It was around this time that I decided to put in some new plants, change things around a little, but then screwed up and damaged my CO2 solenoid. I bought a replacement from CO2 Art, but then had months of issues with equipment over Christmas and Near Year and only got CO2 up and running again last week when they replaced my atomiser as that was leaking. I ran the tank on low light for a couple of months throughout this, 4 hours a day at 30% in the hope I could keep as much alive as possible. I lost some plants, kept some alive in a fairly dormant state. I'm now running at 6 hours at 60%, lime green DC throughout the photoperiod, everything stable, but no noticeable growth yet, but it has only been just under a week. I'm planning a total rescape at the end of February, so intend to push the light levels and see if I can find the sweetspot where I get growth without algae, so if I do get algae, I can sort it in the rescape and start fresh with a better idea of the light levels required.

Just to add, I do use a ramp up and down, but only 15 minutes either end so it's less of a shock for the fish, but I am getting full power for most of my photoperiod.


----------



## micheljq (5 Feb 2016)

PAR at 400mm in air is 61 uEinsteins/sec/m2, according to TMC's web site for Grobeam 600.

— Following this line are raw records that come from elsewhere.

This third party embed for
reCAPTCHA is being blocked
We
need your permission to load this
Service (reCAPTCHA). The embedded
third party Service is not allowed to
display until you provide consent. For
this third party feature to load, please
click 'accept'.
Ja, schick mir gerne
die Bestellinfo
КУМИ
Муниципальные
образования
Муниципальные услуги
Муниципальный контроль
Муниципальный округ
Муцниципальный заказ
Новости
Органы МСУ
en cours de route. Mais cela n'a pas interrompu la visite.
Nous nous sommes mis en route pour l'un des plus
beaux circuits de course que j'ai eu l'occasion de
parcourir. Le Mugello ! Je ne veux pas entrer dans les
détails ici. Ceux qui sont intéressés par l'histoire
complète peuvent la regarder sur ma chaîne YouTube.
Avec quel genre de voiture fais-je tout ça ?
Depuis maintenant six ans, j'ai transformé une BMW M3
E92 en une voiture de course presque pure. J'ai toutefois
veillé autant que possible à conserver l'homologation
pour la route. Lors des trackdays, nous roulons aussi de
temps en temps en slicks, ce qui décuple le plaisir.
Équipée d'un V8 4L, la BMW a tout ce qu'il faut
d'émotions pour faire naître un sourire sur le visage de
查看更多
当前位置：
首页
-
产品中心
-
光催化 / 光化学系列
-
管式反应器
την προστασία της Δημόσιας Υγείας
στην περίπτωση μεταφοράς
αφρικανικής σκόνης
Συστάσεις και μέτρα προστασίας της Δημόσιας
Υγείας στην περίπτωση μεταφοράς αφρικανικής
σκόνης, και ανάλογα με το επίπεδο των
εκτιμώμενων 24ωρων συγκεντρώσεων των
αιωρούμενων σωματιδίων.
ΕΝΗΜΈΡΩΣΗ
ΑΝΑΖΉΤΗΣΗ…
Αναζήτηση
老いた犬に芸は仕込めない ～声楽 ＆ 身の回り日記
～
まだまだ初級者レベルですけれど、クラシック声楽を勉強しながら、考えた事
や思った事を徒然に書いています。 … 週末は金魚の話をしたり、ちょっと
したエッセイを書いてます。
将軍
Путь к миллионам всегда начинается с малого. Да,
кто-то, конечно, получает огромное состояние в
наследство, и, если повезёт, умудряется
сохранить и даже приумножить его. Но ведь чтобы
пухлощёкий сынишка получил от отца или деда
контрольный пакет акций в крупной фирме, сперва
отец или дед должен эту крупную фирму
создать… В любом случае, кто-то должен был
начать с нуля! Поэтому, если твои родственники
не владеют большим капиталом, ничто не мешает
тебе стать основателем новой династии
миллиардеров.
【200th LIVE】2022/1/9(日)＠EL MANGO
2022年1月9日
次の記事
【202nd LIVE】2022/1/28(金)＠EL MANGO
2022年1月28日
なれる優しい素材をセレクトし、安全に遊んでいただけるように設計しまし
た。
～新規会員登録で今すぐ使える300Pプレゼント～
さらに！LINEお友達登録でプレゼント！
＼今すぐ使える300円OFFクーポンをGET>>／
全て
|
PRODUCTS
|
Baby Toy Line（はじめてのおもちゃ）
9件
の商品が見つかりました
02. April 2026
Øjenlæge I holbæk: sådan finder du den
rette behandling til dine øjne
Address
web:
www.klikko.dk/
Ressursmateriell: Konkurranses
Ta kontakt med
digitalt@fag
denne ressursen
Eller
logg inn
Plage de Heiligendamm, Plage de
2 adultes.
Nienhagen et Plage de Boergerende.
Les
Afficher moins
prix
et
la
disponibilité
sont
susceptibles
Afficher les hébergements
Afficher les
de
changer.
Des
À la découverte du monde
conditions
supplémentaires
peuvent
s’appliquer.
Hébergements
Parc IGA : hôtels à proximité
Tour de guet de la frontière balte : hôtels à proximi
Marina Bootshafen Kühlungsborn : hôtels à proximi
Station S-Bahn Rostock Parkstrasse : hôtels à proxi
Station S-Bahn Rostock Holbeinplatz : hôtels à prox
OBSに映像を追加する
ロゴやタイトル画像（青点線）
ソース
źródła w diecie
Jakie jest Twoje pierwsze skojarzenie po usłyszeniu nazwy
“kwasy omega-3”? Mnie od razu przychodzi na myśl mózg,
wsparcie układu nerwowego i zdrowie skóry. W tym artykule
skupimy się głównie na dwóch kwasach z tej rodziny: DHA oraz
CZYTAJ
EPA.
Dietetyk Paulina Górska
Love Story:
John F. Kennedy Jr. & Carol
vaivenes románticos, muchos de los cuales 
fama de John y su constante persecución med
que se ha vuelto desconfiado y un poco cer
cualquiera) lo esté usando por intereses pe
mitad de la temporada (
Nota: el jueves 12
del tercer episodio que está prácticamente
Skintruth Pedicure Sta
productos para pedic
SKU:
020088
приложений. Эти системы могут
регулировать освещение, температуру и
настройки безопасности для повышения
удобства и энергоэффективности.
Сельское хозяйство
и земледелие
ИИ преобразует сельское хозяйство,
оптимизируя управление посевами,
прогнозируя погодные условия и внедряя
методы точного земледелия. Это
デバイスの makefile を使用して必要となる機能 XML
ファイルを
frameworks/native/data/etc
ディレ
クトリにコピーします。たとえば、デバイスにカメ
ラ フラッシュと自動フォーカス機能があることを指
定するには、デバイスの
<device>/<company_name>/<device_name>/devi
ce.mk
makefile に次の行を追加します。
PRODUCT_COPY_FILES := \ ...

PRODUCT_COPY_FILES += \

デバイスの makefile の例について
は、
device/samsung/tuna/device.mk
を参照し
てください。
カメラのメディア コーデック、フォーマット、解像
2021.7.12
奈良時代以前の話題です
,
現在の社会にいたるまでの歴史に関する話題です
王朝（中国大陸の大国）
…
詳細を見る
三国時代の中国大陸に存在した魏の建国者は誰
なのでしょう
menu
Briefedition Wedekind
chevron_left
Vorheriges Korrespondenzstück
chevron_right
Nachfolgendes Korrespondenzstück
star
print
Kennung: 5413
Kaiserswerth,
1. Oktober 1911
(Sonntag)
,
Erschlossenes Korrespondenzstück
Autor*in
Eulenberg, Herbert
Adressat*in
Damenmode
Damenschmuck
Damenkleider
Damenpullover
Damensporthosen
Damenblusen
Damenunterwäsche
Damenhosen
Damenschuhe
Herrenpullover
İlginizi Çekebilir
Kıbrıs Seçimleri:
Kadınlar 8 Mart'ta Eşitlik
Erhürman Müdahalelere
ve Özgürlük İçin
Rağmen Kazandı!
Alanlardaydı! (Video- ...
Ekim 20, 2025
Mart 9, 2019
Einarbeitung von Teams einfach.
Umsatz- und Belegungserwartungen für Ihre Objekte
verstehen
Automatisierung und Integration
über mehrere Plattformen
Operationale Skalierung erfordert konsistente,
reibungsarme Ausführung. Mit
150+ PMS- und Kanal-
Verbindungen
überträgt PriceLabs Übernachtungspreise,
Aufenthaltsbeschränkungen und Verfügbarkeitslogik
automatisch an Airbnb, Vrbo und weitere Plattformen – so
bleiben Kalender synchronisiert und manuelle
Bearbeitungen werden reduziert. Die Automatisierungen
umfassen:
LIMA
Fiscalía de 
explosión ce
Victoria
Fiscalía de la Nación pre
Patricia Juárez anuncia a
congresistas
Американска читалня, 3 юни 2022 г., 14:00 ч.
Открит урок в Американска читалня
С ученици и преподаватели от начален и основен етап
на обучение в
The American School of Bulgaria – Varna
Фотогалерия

http://aquaraylighting.co.uk/grobeam/


----------



## Joe Turner (5 Feb 2016)

micheljq said:


> PAR at 400mm in air is 61 uEinsteins/sec/m2, according to TMC's web site for Grobeam 600.
> 
> http://aquaraylighting.co.uk/grobeam/


I read this on the site too, was great to compare different models. How do you think this relates to height from substrate? Will this 400mm rating be from the surface of the water?


----------



## alto (6 Feb 2016)

micheljq said:


> PAR at 400mm *in air* is 61 uEinsteins/sec/m2,


This is almost meaningless since not many tanks are running as permanent "dry starts" ... perhaps this is some sort of misprint ...
PAR through water will be very different


----------



## aaron.c (8 Feb 2016)

Interesting. I am really struggling to get much growth out of my plants. Rio125 with 2 x grobeam 600 - 60cm from substrate and 20cm from water surface 


Sent from my iPhone using Tapatalk


----------



## micheljq (9 Feb 2016)

2 Grobeams 600 for 125L should do the job.  Aaron, do you adds ferts, do you add co2?

Michel.


----------



## aaron.c (9 Feb 2016)

Yep, blast tank with CO2 and EI dosing.

Without going too far off topic I have decided that I don't like the open top look and associated evaporation.

The LEDS spill a lot of light all over the lounge.  So I have ordered an iQuautics 4 x T5 replacement light unit .

Will give that a blast.  Had much more success before with T5


----------



## aaron.c (9 Feb 2016)

So new lights on and within an hour plants are pearling, even glosso on substrate 


Sent from my iPhone using Tapatalk


----------